By accepting an appointment as a Batten Fellow, the appointee accepts the responsibility for acknowledging the support of the Batten Institute in the resulting intellectual outputs, including but not limited to: papers, articles, briefings, books, cases, and conferences. Fellows will also permit the Batten Institute to feature their funded projects on its website and in other electronic or printed publications.
How to Apply
To apply please send a cover letter articulating your reasons for pursuing a fellowship, an updated CV, and a brief (3-page max.) research proposal for the project to be pursued during the Fellowship period, along with a detailed budget to: Sean D. Carr, Director of Intellectual Capital, Batten Institute: firstname.lastname@example.org. Applications for the 2013-2014 academic year will be accepted until 1 May 2013.
Review and Selection
The Batten Institute is currently accepting applications for the 2013-14 academic year. Applicants must include a proposal for research to be pursued during their time as a Fellow and a detailed budget (3 page maximum). All applications will be reviewed and decided upon by the Batten Fellows Review Committee. The committee will base its decision on 1) the scholarly merits of the research proposal; 2) whether the proposed research falls in the domains of entrepreneurship or innovation* ; 3) the quality of the expected/forthcoming intellectual contribution; 4) the likelihood that the research project will result in the publication of papers in peer-reviewed academic journals and other research-oriented outlets; and, 5) the scholarly promise or accomplishments of the applicant.

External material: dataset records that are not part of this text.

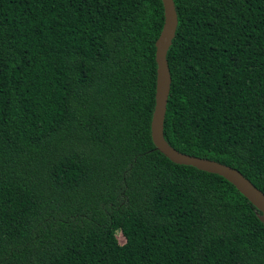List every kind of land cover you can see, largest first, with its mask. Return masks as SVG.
Listing matches in <instances>:
<instances>
[{"label":"trees","instance_id":"obj_1","mask_svg":"<svg viewBox=\"0 0 264 264\" xmlns=\"http://www.w3.org/2000/svg\"><path fill=\"white\" fill-rule=\"evenodd\" d=\"M173 1L164 138L264 193V0ZM163 23L162 0H0V264H264L260 211L152 142Z\"/></svg>","mask_w":264,"mask_h":264},{"label":"water","instance_id":"obj_2","mask_svg":"<svg viewBox=\"0 0 264 264\" xmlns=\"http://www.w3.org/2000/svg\"><path fill=\"white\" fill-rule=\"evenodd\" d=\"M162 4L164 9V23L155 41V104L150 123L152 142L158 151L174 163L190 165L199 170L214 173L225 178L260 211L258 217L264 222V193L249 179L243 176L239 170L216 160L180 152L172 147L164 138V119L171 83L166 54L174 38L178 20L174 1L162 0Z\"/></svg>","mask_w":264,"mask_h":264},{"label":"rangeland","instance_id":"obj_3","mask_svg":"<svg viewBox=\"0 0 264 264\" xmlns=\"http://www.w3.org/2000/svg\"><path fill=\"white\" fill-rule=\"evenodd\" d=\"M119 241H120V242H124V238H123L122 235H119Z\"/></svg>","mask_w":264,"mask_h":264}]
</instances>
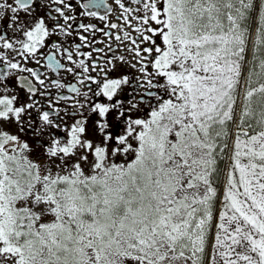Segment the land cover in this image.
Wrapping results in <instances>:
<instances>
[{
	"label": "snow or ice",
	"instance_id": "obj_1",
	"mask_svg": "<svg viewBox=\"0 0 264 264\" xmlns=\"http://www.w3.org/2000/svg\"><path fill=\"white\" fill-rule=\"evenodd\" d=\"M0 264H264V0H0Z\"/></svg>",
	"mask_w": 264,
	"mask_h": 264
}]
</instances>
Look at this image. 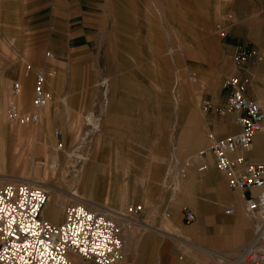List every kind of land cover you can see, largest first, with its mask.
I'll use <instances>...</instances> for the list:
<instances>
[{
    "label": "rangeland",
    "instance_id": "1",
    "mask_svg": "<svg viewBox=\"0 0 264 264\" xmlns=\"http://www.w3.org/2000/svg\"><path fill=\"white\" fill-rule=\"evenodd\" d=\"M95 1L91 26L52 22L42 40L30 26L29 46L26 26L3 22L0 14V187L37 180L48 195L43 213L51 206L62 214L71 204L101 210L123 239L138 215H128V206L153 203L174 182L173 170L206 148L211 132L201 102L219 94L231 70L219 26L251 25L264 11L227 13L250 0ZM254 1L260 7L263 0ZM36 73L52 99L38 123L19 124L7 111L32 110ZM26 78L22 97L12 84ZM43 110L52 116L45 131ZM91 158L103 182L79 184L80 167ZM71 256L70 264H94Z\"/></svg>",
    "mask_w": 264,
    "mask_h": 264
},
{
    "label": "crops",
    "instance_id": "2",
    "mask_svg": "<svg viewBox=\"0 0 264 264\" xmlns=\"http://www.w3.org/2000/svg\"><path fill=\"white\" fill-rule=\"evenodd\" d=\"M250 1V6L245 2L241 7L235 6L234 11L229 8L227 13L255 15L261 9L264 11V0L260 7L254 0ZM2 7L0 14L6 16L3 22L26 26L24 46H29L30 26H36L41 40L47 33L45 26H52V22L60 26H91L97 15L98 2L4 0ZM251 21V25L236 22L231 26H219L220 42L225 58L231 64L226 77L236 76L244 85L245 97L264 107V19ZM240 53L246 55L245 60L238 59ZM28 91L29 78H26L19 94L23 97ZM52 93L57 100L61 98L59 86L53 87ZM225 96L221 85L219 94L214 99L209 98L214 109L207 111V130L217 138L240 130L234 113L219 115L215 111L223 104ZM41 116L42 131L52 127V116L49 117L45 110ZM237 154L251 162L264 161V130L255 134L248 150H239ZM94 161L87 159L81 165L76 177L79 184L94 186L103 182L93 171ZM202 161L207 164L202 172L190 168L182 175L177 172L179 167L175 168L172 185H167L169 188H164L153 203L141 205V211L129 222L123 235V264H231L239 249L253 236L254 221L244 209L247 191L229 186L225 174L216 169L210 152ZM3 163L0 159V166ZM77 195L80 197L78 192ZM229 208L233 209L232 213H227ZM187 211L193 213V220H186ZM43 216L60 223L64 213L59 214L50 206Z\"/></svg>",
    "mask_w": 264,
    "mask_h": 264
},
{
    "label": "built area",
    "instance_id": "3",
    "mask_svg": "<svg viewBox=\"0 0 264 264\" xmlns=\"http://www.w3.org/2000/svg\"><path fill=\"white\" fill-rule=\"evenodd\" d=\"M245 58L244 53L238 56L241 61ZM222 88L225 101L215 111L219 115L234 113L240 130L224 138L208 134V146L185 160L177 172L183 175L190 168L204 171L207 164L202 160L210 152L216 169L225 174L229 186L247 191L244 209L254 221V234L231 264H264V161L251 162L237 154L239 150H248L255 134L264 130V107L245 97L244 85L236 76L226 77ZM20 89V83L13 82V92ZM50 100L44 75L36 73L33 110L19 113L17 106L11 105L7 115L19 124H36L40 109ZM201 108L210 111L214 103L205 98ZM47 201L43 188L27 183L12 182L0 187V264H70L69 254L94 264H118L123 239L115 219L107 212L71 204L64 209L63 220L53 223L43 216ZM141 209V205H132L126 211L130 215ZM232 212L233 209H227V213ZM185 218L190 221L194 215L187 211Z\"/></svg>",
    "mask_w": 264,
    "mask_h": 264
},
{
    "label": "bare ground",
    "instance_id": "4",
    "mask_svg": "<svg viewBox=\"0 0 264 264\" xmlns=\"http://www.w3.org/2000/svg\"><path fill=\"white\" fill-rule=\"evenodd\" d=\"M34 85V84H33ZM46 88V87H45ZM51 93V92H50ZM32 94H33V87H32ZM51 99H52V94H51ZM51 101V100H50ZM48 105V104H47ZM32 106V105H31ZM33 110V109H32ZM29 184H36V185H38V186H40V187H42V188H44L41 184H39V181H37V180H32V182H29ZM69 260H70V258H69Z\"/></svg>",
    "mask_w": 264,
    "mask_h": 264
}]
</instances>
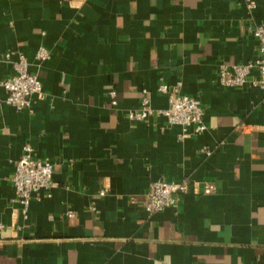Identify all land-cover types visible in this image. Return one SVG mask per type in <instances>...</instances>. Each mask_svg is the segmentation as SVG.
Masks as SVG:
<instances>
[{
    "label": "crops",
    "instance_id": "crops-1",
    "mask_svg": "<svg viewBox=\"0 0 264 264\" xmlns=\"http://www.w3.org/2000/svg\"><path fill=\"white\" fill-rule=\"evenodd\" d=\"M252 1L0 0V81L19 51L43 90L17 109L0 85V264H264V86L218 81L220 64L258 53ZM163 83L200 100L201 133L126 117L142 88L166 107ZM25 144L54 166L23 212L10 177ZM159 179L190 183L148 213Z\"/></svg>",
    "mask_w": 264,
    "mask_h": 264
},
{
    "label": "built area",
    "instance_id": "built-area-1",
    "mask_svg": "<svg viewBox=\"0 0 264 264\" xmlns=\"http://www.w3.org/2000/svg\"><path fill=\"white\" fill-rule=\"evenodd\" d=\"M249 9L255 7L252 0H247ZM249 31L258 41V53L253 60L244 63H222L218 68V81L224 86H241L249 83L252 86H264V22H258L249 27ZM49 57V51L39 46L35 52V59L40 62ZM3 60L9 63L11 73L0 85L5 89L4 101L17 109H30L34 96L43 95L42 84L35 73L29 71V62L19 51L8 50L2 55ZM257 69L259 79H250V70ZM158 90L167 93V106L154 108L146 88H142L138 107L126 112V117L133 120L149 119L153 116H162L169 124H178L182 127L181 136L196 135L205 129L203 122V108L200 100L192 95L170 91L166 84L158 85ZM110 104H117L116 91L108 90ZM209 153L208 149H203ZM53 163L48 159L36 158L28 144L23 146V152L15 163L11 181L15 187V200L21 204L22 211L28 208L33 193L48 189L52 185ZM190 181L153 180L148 184L143 206L148 213L160 211L175 203L178 194L185 191ZM215 189L210 181L202 182V191L209 193ZM105 189L99 191L100 195ZM72 215V211H68Z\"/></svg>",
    "mask_w": 264,
    "mask_h": 264
}]
</instances>
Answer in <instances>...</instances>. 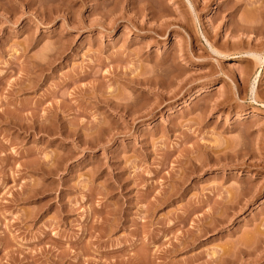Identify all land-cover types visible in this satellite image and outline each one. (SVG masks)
<instances>
[{
	"label": "rangeland",
	"instance_id": "rangeland-1",
	"mask_svg": "<svg viewBox=\"0 0 264 264\" xmlns=\"http://www.w3.org/2000/svg\"><path fill=\"white\" fill-rule=\"evenodd\" d=\"M188 1L0 0V264H264V0Z\"/></svg>",
	"mask_w": 264,
	"mask_h": 264
},
{
	"label": "bare ground",
	"instance_id": "bare-ground-1",
	"mask_svg": "<svg viewBox=\"0 0 264 264\" xmlns=\"http://www.w3.org/2000/svg\"><path fill=\"white\" fill-rule=\"evenodd\" d=\"M187 1V3H188V6H189V8L191 9V11H193V6H192V4L190 3V1H188V0H186ZM242 27V26H241ZM239 28V27H238ZM236 29H237V27H235V33L233 32V37H236V38H234V48H235V44H236V46L237 45H239V43L241 42H238V40H236L235 41V39H238L239 38V35H246L247 36V38L249 39V40H254V39H256V34H257V31L258 32H260V34H262L261 33V29H260V31L259 30H257L256 28V33H255V35L256 36H253V37H251V34L253 33V32H255L254 30L255 29H253V31H252V33L250 34V32H251V29L252 28H247V27H242L241 28V30H242V32H244V33H242V34H239V33H241V32H239V30H237V32H239L238 34H237V32H236ZM237 36H238V38H237ZM258 36H259V33H258ZM242 39V38H241ZM242 41H243V39H242ZM242 43V42H241ZM243 44V43H242ZM237 48V47H236ZM211 50L214 52V54H218L219 55V52L218 51H215V49H212L211 48ZM221 55V54H220ZM233 59H235V60H239V62L240 63H247V62H254V63H256V64H258L259 66H262V67H264V58L260 55V54H258V53H255V52H246V53H240V54H237ZM249 64V63H248ZM249 67V66H248ZM243 75V74H242ZM245 75V74H244ZM244 77V76H243ZM260 72H258L256 75H255V77L253 78V80H252V82H250V91H249V93L251 94V96H252V100H253V103L256 105V106H258V105H260V106H262L263 108H264V103H259L258 102V100H256V96H257V92H258V88H259V80H260ZM131 82H133V83H135V84H137V85H150V86H152V84H158L157 83V81H155L154 79H149V78H147V79H144V80H135L134 79V81H131ZM160 83V82H159ZM206 87H207V85H205V84H202V85H200L199 86V88H197V90H196V92L197 93H199V92H201V91H203V89L205 88L206 89ZM256 97V98H255ZM191 98H193L192 96L189 98V99H191ZM102 101V100H101ZM106 101V100H105ZM108 103H110V102H108ZM111 104V103H110ZM110 104H108V106L110 107ZM113 106H115V105H113ZM117 106V105H116ZM116 106H115V108H116ZM119 107H120V105H118ZM122 106V105H121ZM118 107V108H119ZM133 107V106H132ZM132 107H131V105H129V104H125V107L124 106H122V108H126V110L128 109V111L130 112V113H134V112H136L137 110H136V107H134L135 108V110L134 111H130V109H132ZM130 108V109H129ZM133 108V109H134ZM138 108V107H137ZM128 112V113H129ZM139 112V111H138ZM127 114V116H130L131 114ZM132 113V117H133V114ZM264 113V111L263 110H251L249 113H245V114H243L244 115V117H249V115H250V117H252L253 115H261V114H263ZM136 114V113H135ZM125 116V115H124ZM132 117H131V119H132ZM101 126V125H100ZM99 126V127H100ZM101 128V127H100ZM102 131V130H101ZM103 132V131H102ZM107 132V131H106ZM100 134V133H99ZM244 190H246L245 188H244ZM243 192V191H242ZM243 193H245V192H243ZM206 230V229H205ZM259 238V237H258ZM262 238H260L259 240H261ZM258 240V239H257Z\"/></svg>",
	"mask_w": 264,
	"mask_h": 264
}]
</instances>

* To evaluate the appropriateness of Batten Fellow application, the Institute has adopted the definition of entrepreneurship and innovation articulated by Management Science: “Entrepreneurship includes new business creation as well as entrepreneurial activities undertaken within existing businesses or through new market mechanisms. Innovation includes novel and creative ways to create value through new products or services, new business models, or new processes. Topics of interest include (but are not limited to) new venture formation processes, financing, and strategies; R&D and project management, performance metrics, and portfolio evaluation; institutions and policies to enhance entrepreneurship and innovation; markets for ideas, innovation, and other intangibles; regional and global dynamics of entrepreneurship and innovation; university and science‐based innovation and technology transfer; continuous improvement and new process development; new product development, development processes, and service design; patents, licensing, and intellectual property; business model innovation (e.g., operations, marketing, or network innovation); open innovation and distributed innovation; and market and financial impact of innovation.”